:: Task item ::
Go through the records and report each line holding the string "middle".

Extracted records
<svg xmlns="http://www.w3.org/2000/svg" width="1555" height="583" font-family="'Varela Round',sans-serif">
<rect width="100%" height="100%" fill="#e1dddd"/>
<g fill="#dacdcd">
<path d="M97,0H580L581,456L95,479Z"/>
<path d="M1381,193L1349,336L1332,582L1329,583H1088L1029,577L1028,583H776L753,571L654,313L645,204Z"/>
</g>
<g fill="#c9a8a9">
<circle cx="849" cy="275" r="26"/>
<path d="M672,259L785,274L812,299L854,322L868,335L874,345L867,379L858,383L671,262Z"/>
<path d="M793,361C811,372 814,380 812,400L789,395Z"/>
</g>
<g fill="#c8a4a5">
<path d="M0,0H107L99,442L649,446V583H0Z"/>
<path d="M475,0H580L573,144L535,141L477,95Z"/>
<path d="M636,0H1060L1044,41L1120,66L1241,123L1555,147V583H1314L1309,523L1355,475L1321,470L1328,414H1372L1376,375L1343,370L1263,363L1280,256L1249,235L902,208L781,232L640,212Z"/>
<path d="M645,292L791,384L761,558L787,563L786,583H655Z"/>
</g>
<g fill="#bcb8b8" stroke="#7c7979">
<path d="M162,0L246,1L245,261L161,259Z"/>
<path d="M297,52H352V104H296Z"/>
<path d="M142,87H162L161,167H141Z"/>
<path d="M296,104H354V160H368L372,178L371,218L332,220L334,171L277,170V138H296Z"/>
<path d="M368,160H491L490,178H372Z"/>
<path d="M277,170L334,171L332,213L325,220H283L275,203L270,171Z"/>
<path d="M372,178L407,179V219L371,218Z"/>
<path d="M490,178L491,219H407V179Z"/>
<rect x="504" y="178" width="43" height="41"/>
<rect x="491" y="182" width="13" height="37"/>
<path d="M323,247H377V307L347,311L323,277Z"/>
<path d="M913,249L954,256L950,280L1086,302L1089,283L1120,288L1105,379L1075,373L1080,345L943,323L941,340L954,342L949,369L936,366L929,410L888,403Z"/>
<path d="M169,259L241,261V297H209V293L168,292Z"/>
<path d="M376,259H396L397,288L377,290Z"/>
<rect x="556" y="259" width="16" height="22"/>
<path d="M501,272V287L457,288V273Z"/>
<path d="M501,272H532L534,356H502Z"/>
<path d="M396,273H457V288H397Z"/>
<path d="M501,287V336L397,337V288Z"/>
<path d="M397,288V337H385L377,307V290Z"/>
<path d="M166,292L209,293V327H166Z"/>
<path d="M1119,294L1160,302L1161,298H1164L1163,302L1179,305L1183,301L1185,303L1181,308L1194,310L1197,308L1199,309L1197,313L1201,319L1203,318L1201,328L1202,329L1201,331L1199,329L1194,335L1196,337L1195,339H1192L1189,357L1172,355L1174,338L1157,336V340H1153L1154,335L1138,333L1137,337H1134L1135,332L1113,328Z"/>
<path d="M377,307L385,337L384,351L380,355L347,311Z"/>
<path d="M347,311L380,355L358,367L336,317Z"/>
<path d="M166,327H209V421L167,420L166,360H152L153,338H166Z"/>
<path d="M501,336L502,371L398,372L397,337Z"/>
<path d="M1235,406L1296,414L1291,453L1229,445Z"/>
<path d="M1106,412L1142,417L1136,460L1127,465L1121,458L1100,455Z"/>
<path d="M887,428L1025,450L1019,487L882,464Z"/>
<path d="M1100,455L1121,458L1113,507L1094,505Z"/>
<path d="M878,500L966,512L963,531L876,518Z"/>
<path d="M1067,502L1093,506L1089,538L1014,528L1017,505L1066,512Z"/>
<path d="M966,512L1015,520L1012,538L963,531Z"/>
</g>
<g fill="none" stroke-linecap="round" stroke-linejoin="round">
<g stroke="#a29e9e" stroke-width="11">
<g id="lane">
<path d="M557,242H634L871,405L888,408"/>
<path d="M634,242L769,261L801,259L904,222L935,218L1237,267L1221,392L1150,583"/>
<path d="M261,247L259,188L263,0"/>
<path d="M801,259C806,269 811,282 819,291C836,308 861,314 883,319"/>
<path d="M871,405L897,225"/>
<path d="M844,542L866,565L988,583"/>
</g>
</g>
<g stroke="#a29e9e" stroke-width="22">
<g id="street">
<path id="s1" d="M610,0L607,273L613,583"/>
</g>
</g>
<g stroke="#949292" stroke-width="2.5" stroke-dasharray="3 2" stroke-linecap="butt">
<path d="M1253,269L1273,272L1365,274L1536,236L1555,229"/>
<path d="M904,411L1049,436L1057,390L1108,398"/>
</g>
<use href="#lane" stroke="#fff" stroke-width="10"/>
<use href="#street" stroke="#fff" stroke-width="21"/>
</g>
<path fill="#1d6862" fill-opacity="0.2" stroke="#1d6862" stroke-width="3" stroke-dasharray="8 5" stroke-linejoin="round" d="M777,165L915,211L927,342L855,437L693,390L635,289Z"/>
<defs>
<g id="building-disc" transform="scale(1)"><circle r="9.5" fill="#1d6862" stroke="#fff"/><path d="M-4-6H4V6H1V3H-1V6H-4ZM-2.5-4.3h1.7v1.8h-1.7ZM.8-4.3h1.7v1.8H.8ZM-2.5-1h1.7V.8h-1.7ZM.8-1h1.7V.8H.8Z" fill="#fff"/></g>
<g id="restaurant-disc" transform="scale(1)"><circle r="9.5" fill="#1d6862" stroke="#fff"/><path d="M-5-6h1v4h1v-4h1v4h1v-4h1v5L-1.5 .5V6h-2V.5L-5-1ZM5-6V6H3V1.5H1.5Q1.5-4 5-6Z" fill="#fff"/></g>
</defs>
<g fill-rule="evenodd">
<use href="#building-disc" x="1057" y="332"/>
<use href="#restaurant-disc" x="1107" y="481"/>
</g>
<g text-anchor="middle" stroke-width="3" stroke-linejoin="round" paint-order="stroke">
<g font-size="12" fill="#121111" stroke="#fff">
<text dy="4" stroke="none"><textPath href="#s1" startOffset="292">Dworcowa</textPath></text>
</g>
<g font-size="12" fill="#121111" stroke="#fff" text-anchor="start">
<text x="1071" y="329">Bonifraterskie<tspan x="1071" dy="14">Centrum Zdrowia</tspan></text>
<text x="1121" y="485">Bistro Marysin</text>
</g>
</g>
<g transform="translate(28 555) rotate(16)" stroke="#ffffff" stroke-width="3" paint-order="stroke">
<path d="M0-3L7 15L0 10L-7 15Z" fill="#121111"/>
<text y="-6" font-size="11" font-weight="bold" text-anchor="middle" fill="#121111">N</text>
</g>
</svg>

:: Expected output ::
<g text-anchor="middle" stroke-width="3" stroke-linejoin="round" paint-order="stroke">
<text y="-6" font-size="11" font-weight="bold" text-anchor="middle" fill="#121111">N</text>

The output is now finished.